WASHINGTON, June 30 (Reuters) - It could take much longer than hoped and vast resources for the U.S. Army to rapidly deploy new Stryker brigades of troops into battle, a Congressional watchdog said in a report released on Monday.

It could take five days to two weeks to deploy the forces and require more than one-third of the Air Force's C-17 and C-5 transport planes to send a brigade into action by air, depending on the destination, the General Accounting Office said.

"Without more realistic deployment goals, the brigades cannot be effectively integrated into theater combatant commanders' contingency planning efforts," the GAO said in a report to Congress.

The Army wants build a combat force that could be deployed anywhere in the world quickly -- a brigade in four days, a division in five days and five divisions in a month.

As part of that transformation, the Army has been developing combat-capable brigades that would cost $1.5 billion each and include some 1,000 vehicles and pieces of equipment weighing 15,000 tons plus 3,900 personnel each.

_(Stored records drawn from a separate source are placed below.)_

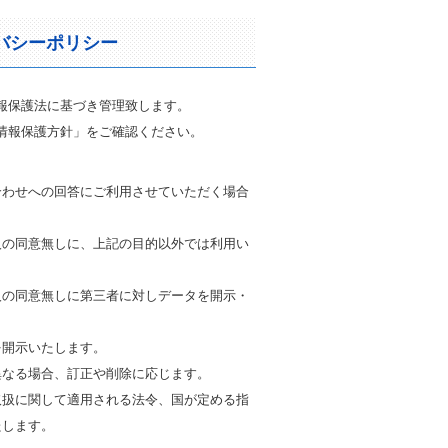
バシーポリシー
報保護法に基づき管理致します。
情報保護方針」をご確認ください。
合わせへの回答にご利用させていただく場合
人の同意無しに、上記の目的以外では利用い
人の同意無しに第三者に対しデータを開示・
。
を開示いたします。
異なる場合、訂正や削除に応じます。
取扱に関して適用される法令、国が定める指
たします。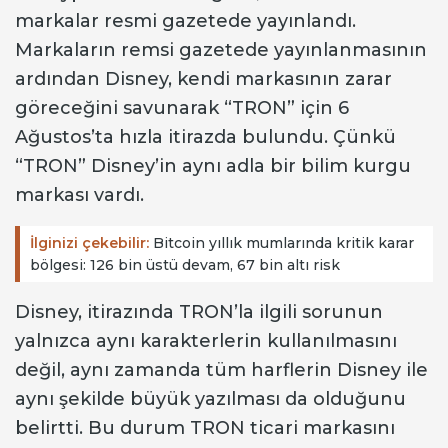
markalar resmi gazetede yayınlandı.
Markaların remsi gazetede yayınlanmasının
ardından Disney, kendi markasının zarar
göreceğini savunarak “TRON” için 6
Ağustos’ta hızla itirazda bulundu. Çünkü
“TRON” Disney’in aynı adla bir bilim kurgu
markası vardı.
İlginizi çekebilir:
Bitcoin yıllık mumlarında kritik karar
bölgesi: 126 bin üstü devam, 67 bin altı risk
Disney, itirazında TRON’la ilgili sorunun
yalnızca aynı karakterlerin kullanılmasını
değil, aynı zamanda tüm harflerin Disney ile
aynı şekilde büyük yazılması da olduğunu
belirtti. Bu durum TRON ticari markasını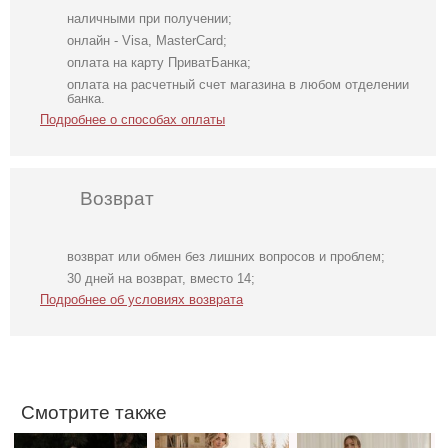
наличными при получении;
онлайн - Visa, MasterCard;
оплата на карту ПриватБанка;
оплата на расчетный счет магазина в любом отделении
банка.
Подробнее о способах оплаты
Возврат
возврат или обмен без лишних вопросов и проблем;
Нарядное
Нарядный
Светлое бежевое
30 дней на возврат, вместо 14;
элегантное
голубой костюм
платье на
Подробнее об условиях возврата
молочное платье
двойка
короткий рукав
миди длины с
открытой
спинкой
Смотрите также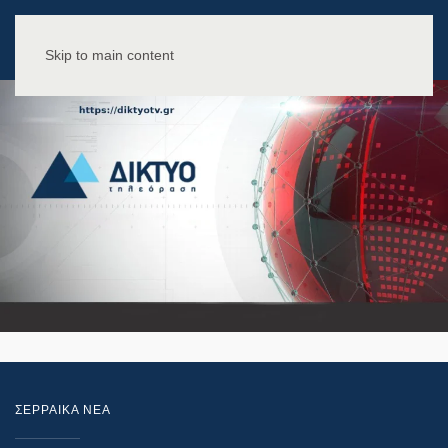
Skip to main content
ΣΕΡΡΑΙΚΑ ΝΕΑ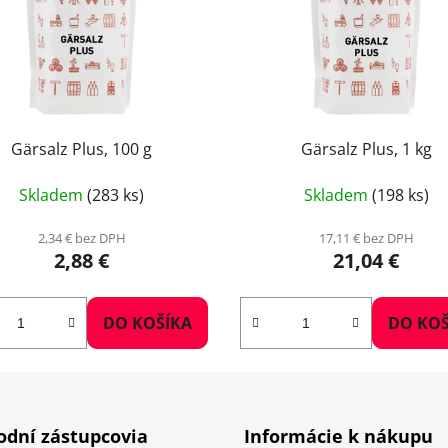
Gärsalz Plus, 100 g
Gärsalz Plus, 1 kg
Skladem
(283 ks)
Skladem
(198 ks)
2,34 € bez DPH
17,11 € bez DPH
2,88 €
21,04 €
DO KOŠÍKA
DO KOŠ
dní zástupcovia
Informácie k nákupu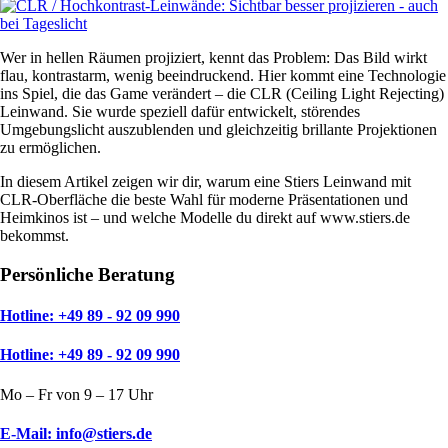
Wer in hellen Räumen projiziert, kennt das Problem: Das Bild wirkt
flau, kontrastarm, wenig beeindruckend. Hier kommt eine Technologie
ins Spiel, die das Game verändert – die CLR (Ceiling Light Rejecting)
Leinwand. Sie wurde speziell dafür entwickelt, störendes
Umgebungslicht auszublenden und gleichzeitig brillante Projektionen
zu ermöglichen.
In diesem Artikel zeigen wir dir, warum eine Stiers Leinwand mit
CLR-Oberfläche die beste Wahl für moderne Präsentationen und
Heimkinos ist – und welche Modelle du direkt auf www.stiers.de
bekommst.
Persönliche Beratung
Hotline: +49 89 - 92 09 990
Hotline: +49 89 - 92 09 990
Mo – Fr von 9 – 17 Uhr
E-Mail: info@stiers.de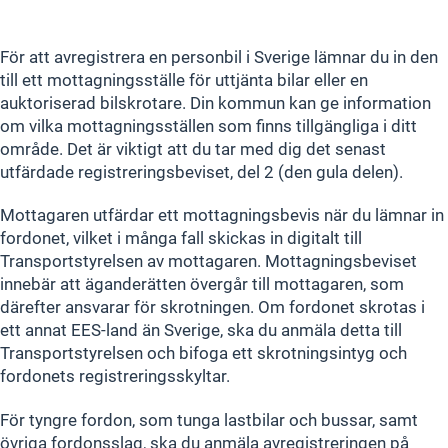
För att avregistrera en personbil i Sverige lämnar du in den
till ett mottagningsställe för uttjänta bilar eller en
auktoriserad bilskrotare. Din kommun kan ge information
om vilka mottagningsställen som finns tillgängliga i ditt
område. Det är viktigt att du tar med dig det senast
utfärdade registreringsbeviset, del 2 (den gula delen).
Mottagaren utfärdar ett mottagningsbevis när du lämnar in
fordonet, vilket i många fall skickas in digitalt till
Transportstyrelsen av mottagaren. Mottagningsbeviset
innebär att äganderätten övergår till mottagaren, som
därefter ansvarar för skrotningen. Om fordonet skrotas i
ett annat EES-land än Sverige, ska du anmäla detta till
Transportstyrelsen och bifoga ett skrotningsintyg och
fordonets registreringsskyltar.
För tyngre fordon, som tunga lastbilar och bussar, samt
övriga fordonsslag, ska du anmäla avregistreringen på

The troops are being outfitted with lighter vehicles and equipment, like 19-ton (tonne) armored vehicles instead of Bradley fighting vehicles and Abrams tanks that weigh 33 to 68 tons.

The GAO noted that the Army now plans to use both air and sea transports to deploy the new brigades. In comparison, it would require moving 29,000 tons of equipment and 4,500 personnel to deploy a heavy armored brigade.

A light infantry brigade and one mechanized infantry brigade in Washington state were chosen to become the first two of six Stryker brigades and the Army has finished an operational evaluation of those two units.

A report on that review is due in November and Secretary of Defense Donald Rumsfeld will have to certify to Congress on whether the Stryker units are operationally effective and suitable, meaning they could be deployed for the first time, according to the GAO.

The other four planned brigades will be formed between 2005 and 2010 and stationed in Pennsylvania, Louisiana, Alaska, and Hawaii. One of the six would be relocated to Europe in 2007.

But the Army has not drawn up likely timelines for deploying a Stryker brigade that reflects the various transportation modes or the wide range of deployment times that depend on the force size, the location of the troops and their destination, the GAO report said.

"Without deployment goals that reflect the wide range of deployment variables and alternatives, the Army does not have a reasonable baseline from which to measure its progress toward achieving desired deployment timelines for Stryker brigades," the agency said.

The Defense Department said in a response included in the GAO report that it generally agreed with the findings but stressed that the four-day deployment plan was a goal, not a standard.